Martins criou para si vários projetos ambiciosos. História da Inteligência Brasileira, série em sete volumes a ser reeditada pela Universidade Estadual de Ponta Grossa, analisa a vida intelectual do país a partir de textos publicados, começando com a carta de Pero Vaz de Caminha. Com Um Brasil Diferente, procurou falar do Paraná, apresentando uma faceta da nação ainda pouco discutida em 1955, ano de sua primeira edição.

Numa bibliografia de obras ousadas, talvez o ápice seja Pontos de Vista, rebatizado agora, pela editora Topbooks, como Ano Literário. Com 15 edições, a coleção reúne os textos críticos de Martins publicados na imprensa nacional – inclusive na Gazeta do Povo. Um dos maiores feitos do intelectual foi passar a vida inteira lendo e escrevendo sobre livros.

"Não compartilhava com Wilson Martins a mesma visão a respeito da literatura. Ao contrário: divergíamos, fortemente, em quase tudo. Não se respeita um homem, porém, pelas semelhanças, mas por ele ser fiel a si mesmo. Por isso, mesmo na divergência, tive imenso respeito por Wilson Martins. Foi um homem que sempre disse e sempre escreveu exatamente o que pensava. Um homem que sustentou, com clareza e fibra, as próprias palavras. Essa é a lição que nos deixa: uma lição de coragem intelectual. O que, nos tempos de hoje, convenhamos, não é pouco", diz o escritor José Castello, que dividiu com Martins o espaço dedicado à crítica literária no suplemento "Prosa e Verso", do jornal O Globo.

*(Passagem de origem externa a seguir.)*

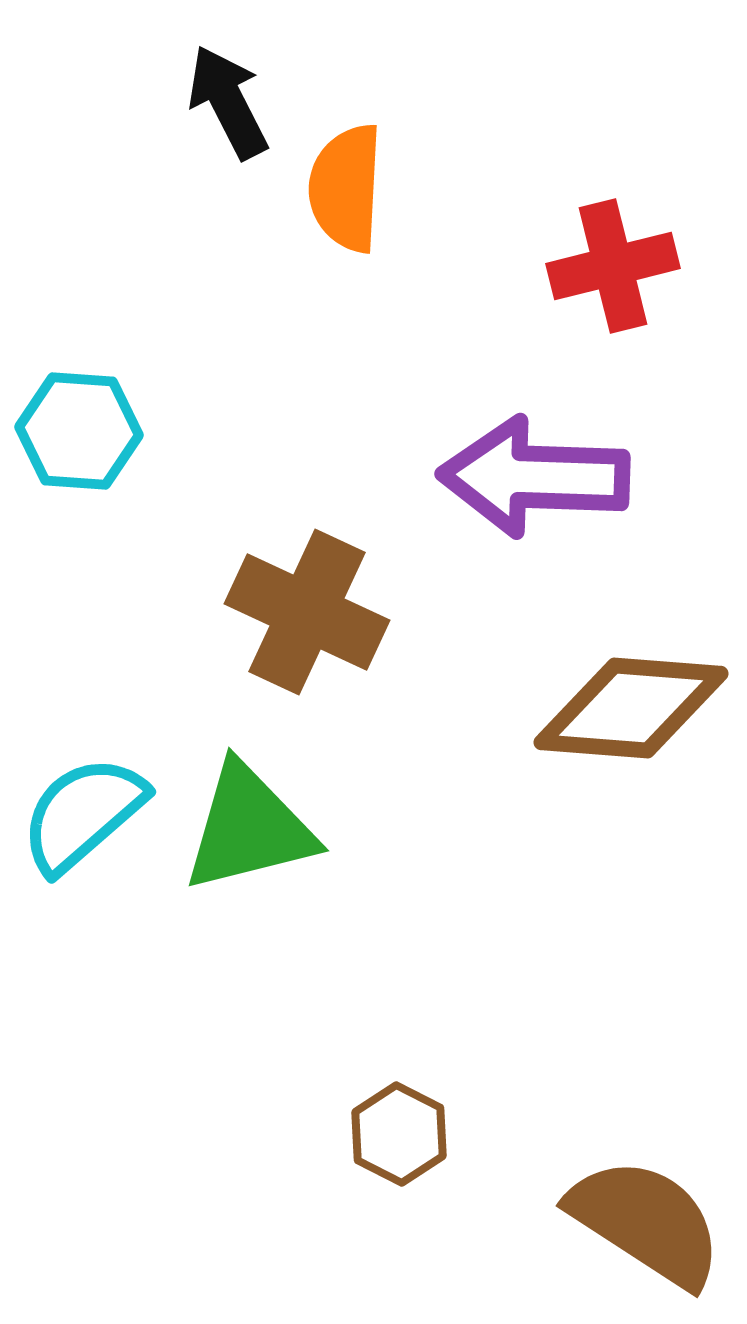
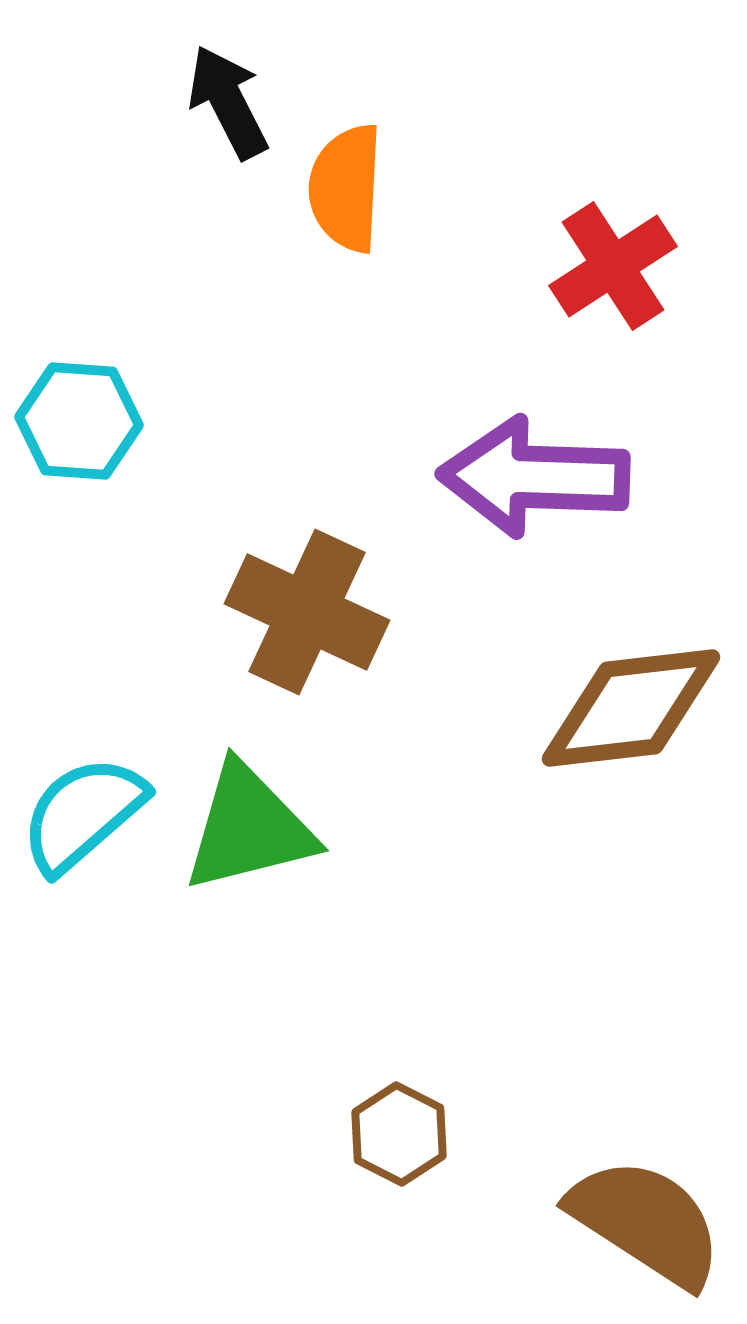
red cross: rotated 19 degrees counterclockwise
cyan hexagon: moved 10 px up
brown diamond: rotated 11 degrees counterclockwise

"Clareza" e "fibra" são ótimas palavras para descrever o trabalho de Martins. O escritor Boris Schnaiderman, responsável por traduções referenciais de autores russos como Dostoievski e Tolstoi, descreve o crítico como "um homem de vasta cultura". "Nem sempre eu concordava com a opinião dele, mas o respeitava pela consistência de seus argumentos. Foi uma pessoa muito importante para a nossa cultura porque pensava sobre a literatura", diz Schnaiderman.

O jornalista Rogério Pereira, editor do jornal Rascunho, considera Martins um nome fundamental da literatura brasileira. "Para mim e para a minha geração, ele sempre foi uma figura a ser seguida, com posições muito claras", diz. "Ele nunca caminhou conforme as tendências e sempre sustentou suas opiniões. Foi um exemplo de crítica literária e manteve a coerência no seu trabalho durante a vida toda. Ele fica no cenário da cultura brasileira como uma das maiores referências."

É possível que, justamente por se manter fiel à visão que tinha da literatura, Martins tenha conquistado desafetos na mesma medida que foi respeitado como um dos últimos dinossauros de algo que deixou de aparecer na imprensa nacional: a crítica literária.

"Na última vez em que almoçamos juntos, ele fez questão de não ser ajudado a sair do táxi e caminhar até a mesa, usando muletas e quase se arrastando, sem deixar nem sua mulher ajudar. Essa independência Wilson manteve também na sua visão cultural, acima de modas e tendências. Era um homem que pensava pela própria cabeça, sem dizer amém a consagrações ou render tributo a ideologias. Para ele, cada caso era um caso, cada obra uma obra, e por isso conseguiu tanto respeito entre tantos intelectuais que calam ou maquiam a própria opinião por receio de ficar mal entre seus pares... Wilson era ímpar", diz o escritor Domingos Pellegrini.

A capacidade de levar uma carreira dentro da literatura sem se vincular a grupos é lembrada também pelo escritor Roberto Gomes: "Admirava nele a capacidade de trabalho e a independência. Ele fazia questão de se manter afastado dos escritores", diz.

Numa entrevista cinco anos atrás, Martins assumiu a condição de dinossauro e dizia estar à espera do "Grande Bangue" que o levaria deste mundo.